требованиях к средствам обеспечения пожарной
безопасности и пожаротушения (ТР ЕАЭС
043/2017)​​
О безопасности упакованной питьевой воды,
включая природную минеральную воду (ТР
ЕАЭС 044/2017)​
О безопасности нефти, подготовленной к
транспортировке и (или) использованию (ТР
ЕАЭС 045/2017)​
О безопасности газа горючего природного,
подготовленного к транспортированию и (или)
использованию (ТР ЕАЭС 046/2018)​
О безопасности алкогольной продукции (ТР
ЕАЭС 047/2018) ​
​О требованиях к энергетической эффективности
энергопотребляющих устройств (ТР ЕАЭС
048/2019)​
****************
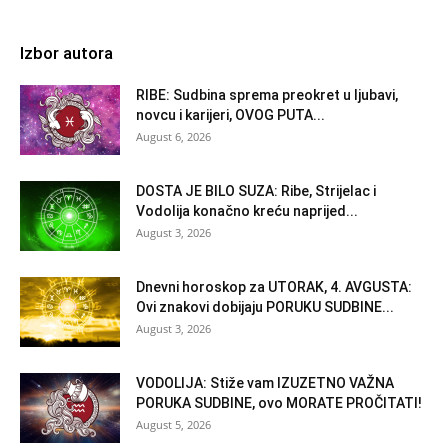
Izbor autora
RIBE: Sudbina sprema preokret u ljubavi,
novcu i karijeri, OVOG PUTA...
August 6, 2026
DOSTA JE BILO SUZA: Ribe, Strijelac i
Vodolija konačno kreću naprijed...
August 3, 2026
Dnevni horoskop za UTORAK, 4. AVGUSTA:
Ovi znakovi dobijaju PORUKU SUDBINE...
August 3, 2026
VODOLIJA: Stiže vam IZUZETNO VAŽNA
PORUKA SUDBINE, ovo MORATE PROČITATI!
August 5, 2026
****************
Update the records from the line with "Izbor autora" up to and including the line with "August 5, 2026". Replace "Dnevni horoskop" with "Horoskop dana" and keep every other part of those lines unchanged.

→ **Task result**:
Izbor autora
RIBE: Sudbina sprema preokret u ljubavi,
novcu i karijeri, OVOG PUTA...
August 6, 2026
DOSTA JE BILO SUZA: Ribe, Strijelac i
Vodolija konačno kreću naprijed...
August 3, 2026
Horoskop dana za UTORAK, 4. AVGUSTA:
Ovi znakovi dobijaju PORUKU SUDBINE...
August 3, 2026
VODOLIJA: Stiže vam IZUZETNO VAŽNA
PORUKA SUDBINE, ovo MORATE PROČITATI!
August 5, 2026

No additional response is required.